Arbeitszeiten, Lohn und Pensionierung

Selbst innerhalb eines Unternehmens kann die gelebte Realität differieren, je nachdem in welcher oder für welche Abteilung der einzelne Jurist arbeitet. Tatsache ist, dass die Servicequalität einer guten Rechtsabteilung in vielen Fällen einen 9-to-5-Job ausschliesst. Je höher die Anforderungen an Ausbildung, Erfahrung, Verfügbarkeit und Produktivität, desto höher ist der Lohn. Entsprechend ist das Lohnniveau des Inhouse Counsels und des unabhängigen Anwalts auf vergleichbaren Stufen durchaus vergleichbar. Dafür geniesst der Unternehmensjurist nicht die Selbständigkeit und Unabhängigkeit, die mit einer Partnerschaft einhergehen. Dazu kommt, dass Angestellte nie davor gefeit sind, im Rahmen einer Restrukturierung, einer Fusion oder des Verkaufs des Unternehmens ihren Arbeitsplatz zu verlieren. Ein anderes Thema ist die Pensionierung. Ein Partner kann selbst bestimmen, ob und wie lange er nach dem Pensionsalter noch weiterarbeitet. Die meisten schätzen es, einerseits gegebenenfalls bereits vor dem Pensionsalter langsam herunterzufahren, anderseits dann aber über das Pensionsalter hinaus weiterhin tätig zu bleiben und irgendwann nur noch diejenigen Mandate zu bearbeiten, die Freude machen. Der Unternehmensjurist wird demgegenüber pensioniert und es bedarf einer zusätzlichen Vereinbarung, dass er in einem reduzierten Umfang dem Unternehmen weiterhin zur Verfügung stehen kann.

Der Unternehmensjurist in einem KMU

Die Tätigkeit als Unternehmensjurist in einem KMU sieht anders aus als in einem Grossunternehmen, aber auch hier ist sie anspruchsvoll und abwechslungsreich. Gesellschaftsrechtliche Fragestellungen, Umstrukturierungen, Unternehmenskäufe, Compliance-Fälle, Haftpflichtfälle, Verträge – in all diesen Fällen sitzt der oft einzige Unternehmensjurist mit am Tisch.
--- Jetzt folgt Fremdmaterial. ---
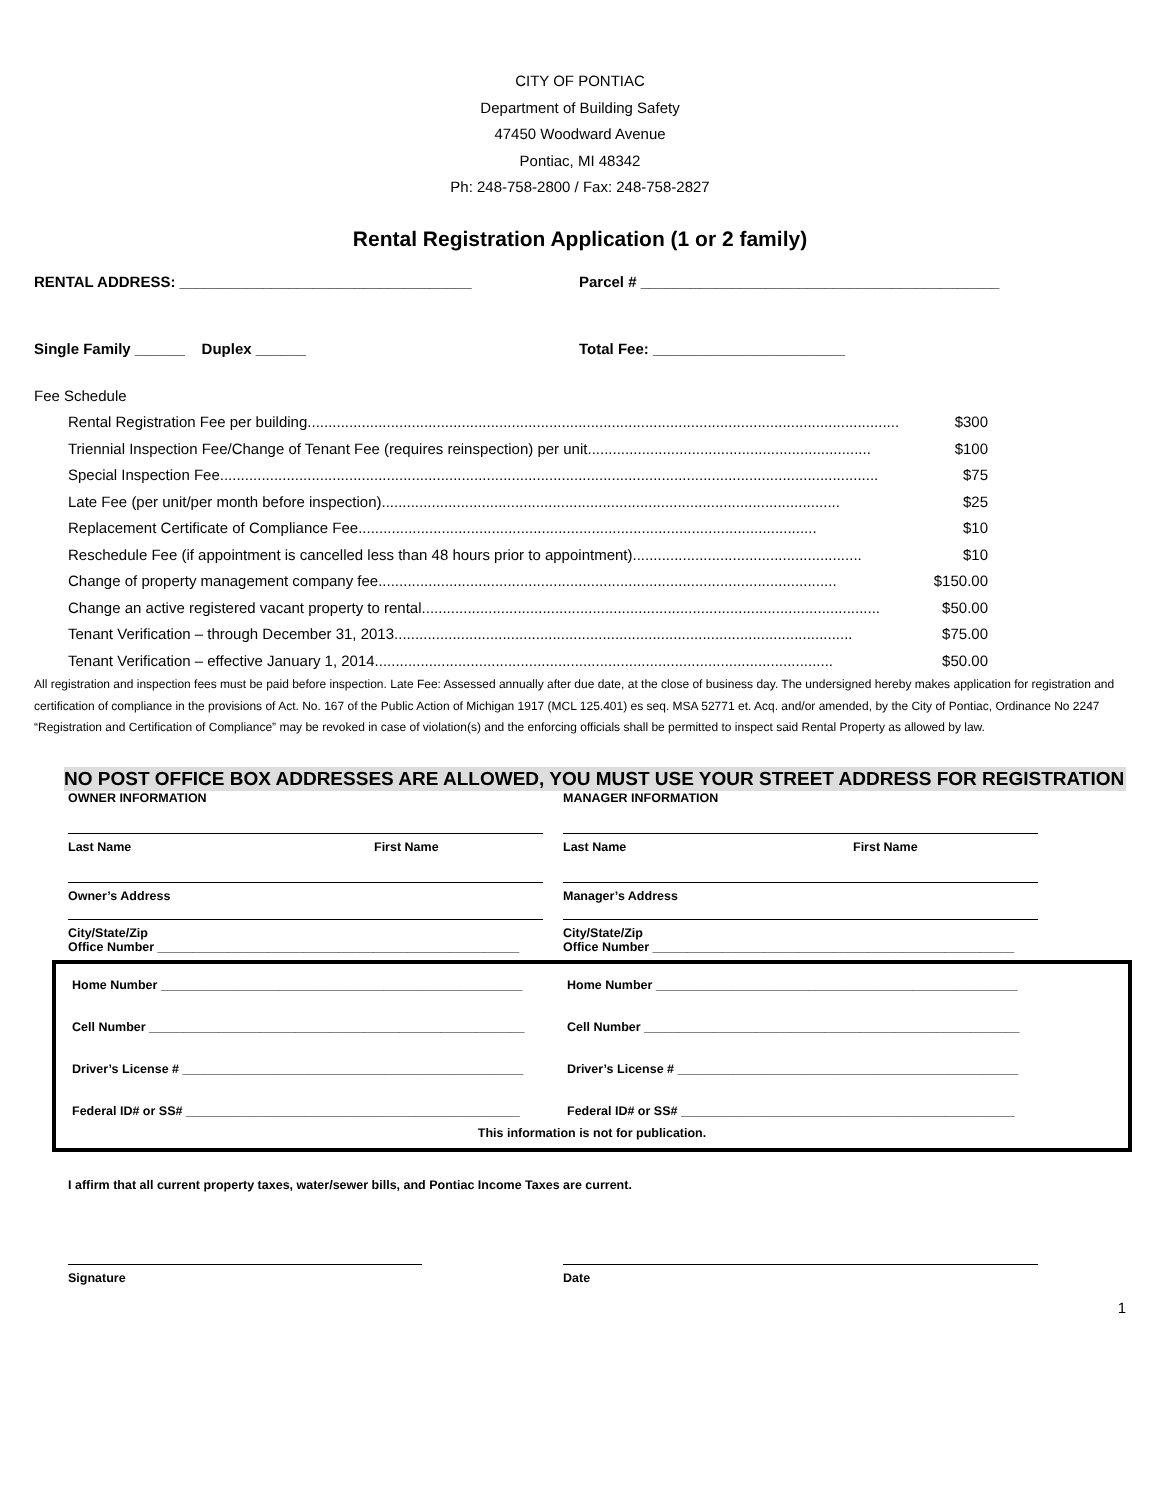CITY OF PONTIAC
Department of Building Safety
47450 Woodward Avenue
Pontiac, MI 48342
Ph: 248-758-2800 / Fax: 248-758-2827
Rental Registration Application (1 or 2 family)
RENTAL ADDRESS: ___________________________________
Parcel # ___________________________________________
Single Family ______ Duplex ______
Total Fee: _______________________
Fee Schedule
Rental Registration Fee per building.............................................................................................................................................. $300
Triennial Inspection Fee/Change of Tenant Fee (requires reinspection) per unit.................................................................... $100
Special Inspection Fee.............................................................................................................................................................. $75
Late Fee (per unit/per month before inspection).............................................................................................................. $25
Replacement Certificate of Compliance Fee.............................................................................................................. $10
Reschedule Fee (if appointment is cancelled less than 48 hours prior to appointment)....................................................... $10
Change of property management company fee .............................................................................................................. $150.00
Change an active registered vacant property to rental .............................................................................................................. $50.00
Tenant Verification – through December 31, 2013 .............................................................................................................. $75.00
Tenant Verification – effective January 1, 2014 .............................................................................................................. $50.00
All registration and inspection fees must be paid before inspection. Late Fee: Assessed annually after due date, at the close of business day. The undersigned hereby makes application for registration and certification of compliance in the provisions of Act. No. 167 of the Public Action of Michigan 1917 (MCL 125.401) es seq. MSA 52771 et. Acq. and/or amended, by the City of Pontiac, Ordinance No 2247 “Registration and Certification of Compliance” may be revoked in case of violation(s) and the enforcing officials shall be permitted to inspect said Rental Property as allowed by law.
NO POST OFFICE BOX ADDRESSES ARE ALLOWED, YOU MUST USE YOUR STREET ADDRESS FOR REGISTRATION
OWNER INFORMATION MANAGER INFORMATION
Last Name First Name
Owner’s Address
City/State/Zip
Office Number ____________________________________________________
Last Name First Name
Manager’s Address
City/State/Zip
Office Number ____________________________________________________
Home Number ____________________________________________________
Home Number ____________________________________________________
Cell Number ______________________________________________________
Cell Number ______________________________________________________
Driver’s License # _________________________________________________
Driver’s License # _________________________________________________
Federal ID# or SS# ________________________________________________
Federal ID# or SS# ________________________________________________
This information is not for publication.
I affirm that all current property taxes, water/sewer bills, and Pontiac Income Taxes are current.
Signature Date
1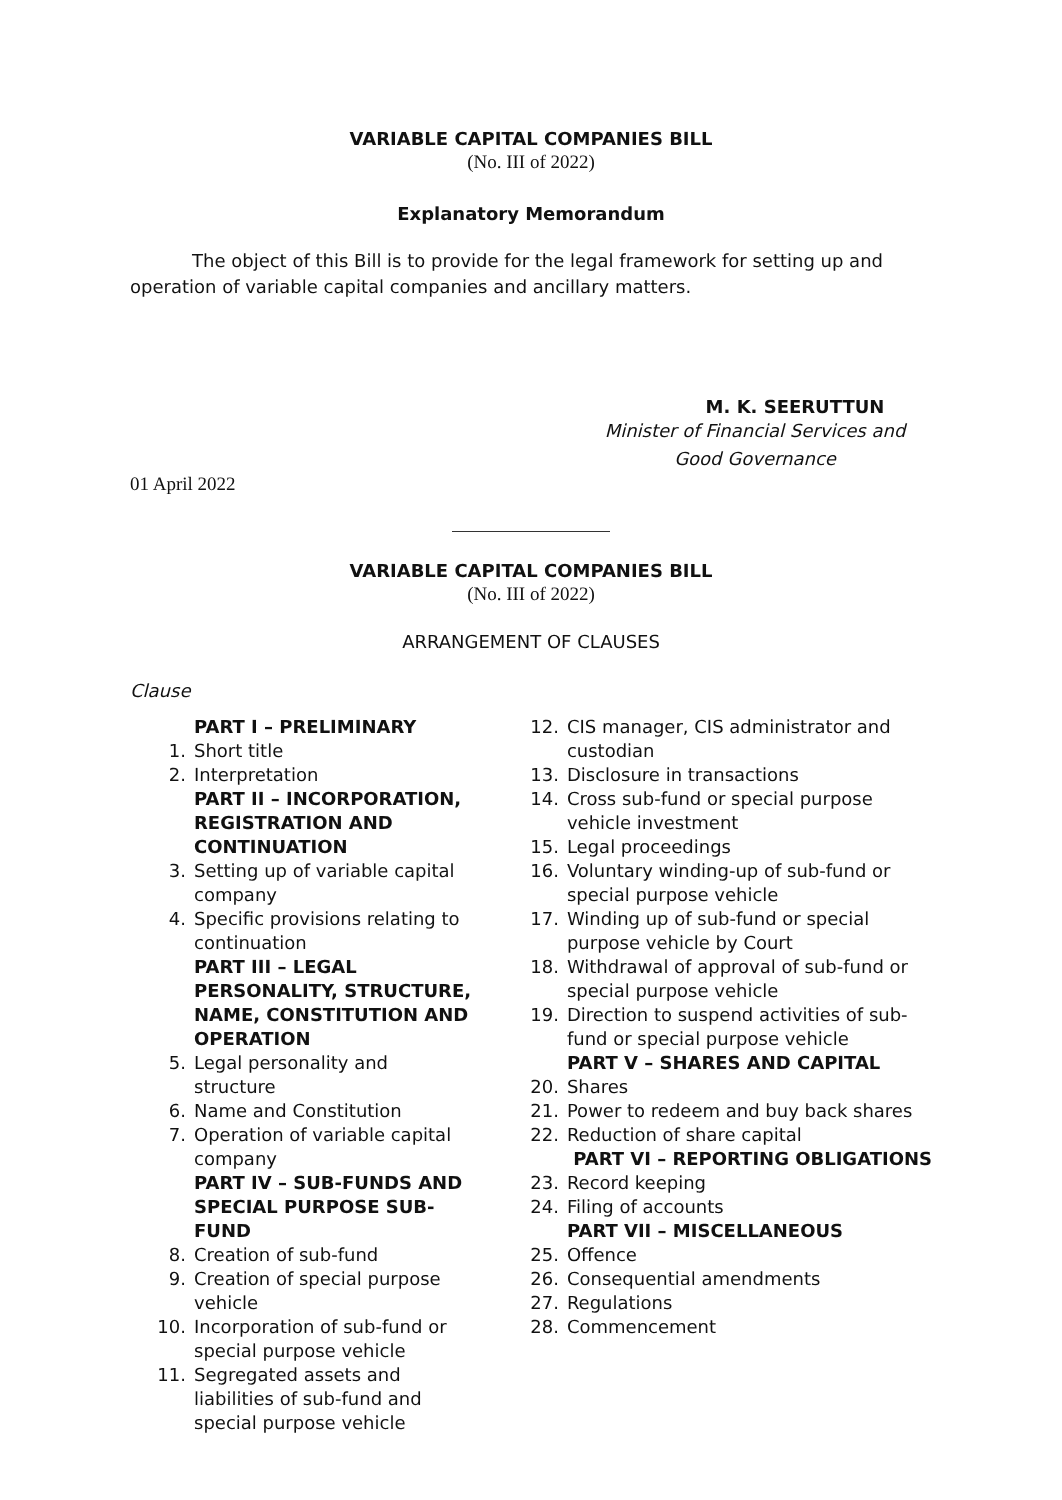VARIABLE CAPITAL COMPANIES BILL
(No. III of 2022)
Explanatory Memorandum
The object of this Bill is to provide for the legal framework for setting up and operation of variable capital companies and ancillary matters.
M. K. SEERUTTUN
Minister of Financial Services and
Good Governance
01 April 2022
VARIABLE CAPITAL COMPANIES BILL
(No. III of 2022)
ARRANGEMENT OF CLAUSES
Clause
PART I – PRELIMINARY
1. Short title
2. Interpretation
PART II – INCORPORATION, REGISTRATION AND CONTINUATION
3. Setting up of variable capital company
4. Specific provisions relating to continuation
PART III – LEGAL PERSONALITY, STRUCTURE, NAME, CONSTITUTION AND OPERATION
5. Legal personality and structure
6. Name and Constitution
7. Operation of variable capital company
PART IV – SUB-FUNDS AND SPECIAL PURPOSE SUB-FUND
8. Creation of sub-fund
9. Creation of special purpose vehicle
10. Incorporation of sub-fund or special purpose vehicle
11. Segregated assets and liabilities of sub-fund and special purpose vehicle
12. CIS manager, CIS administrator and custodian
13. Disclosure in transactions
14. Cross sub-fund or special purpose vehicle investment
15. Legal proceedings
16. Voluntary winding-up of sub-fund or special purpose vehicle
17. Winding up of sub-fund or special purpose vehicle by Court
18. Withdrawal of approval of sub-fund or special purpose vehicle
19. Direction to suspend activities of sub-fund or special purpose vehicle
PART V – SHARES AND CAPITAL
20. Shares
21. Power to redeem and buy back shares
22. Reduction of share capital
PART VI – REPORTING OBLIGATIONS
23. Record keeping
24. Filing of accounts
PART VII – MISCELLANEOUS
25. Offence
26. Consequential amendments
27. Regulations
28. Commencement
Ähnlich wie in einer kleineren Kanzlei ist der Unternehmensjurist mit einer Vielzahl rechtlicher Fragestellungen konfrontiert und von daher entsprechend breiter aufgestellt, dafür aber weniger spezialisiert. Je kleiner das Unternehmen, desto kürzer ist der Weg in die Geschäftsleitung, wobei das Unternehmen immer über eine gewisse Grösse verfügen wird, um sich überhaupt einen Inhouse Counsel leisten zu können. Interessant ist es, wenn das KMU im Wachstum begriffen ist und der Jurist zusammen mit dem Unternehmen in Funktion und Aufgaben mitwachsen kann. So lässt sich gegebenenfalls eine Position aufbauen, die zu erreichen in einem Grossunternehmen wesentlich schwieriger gewesen wäre.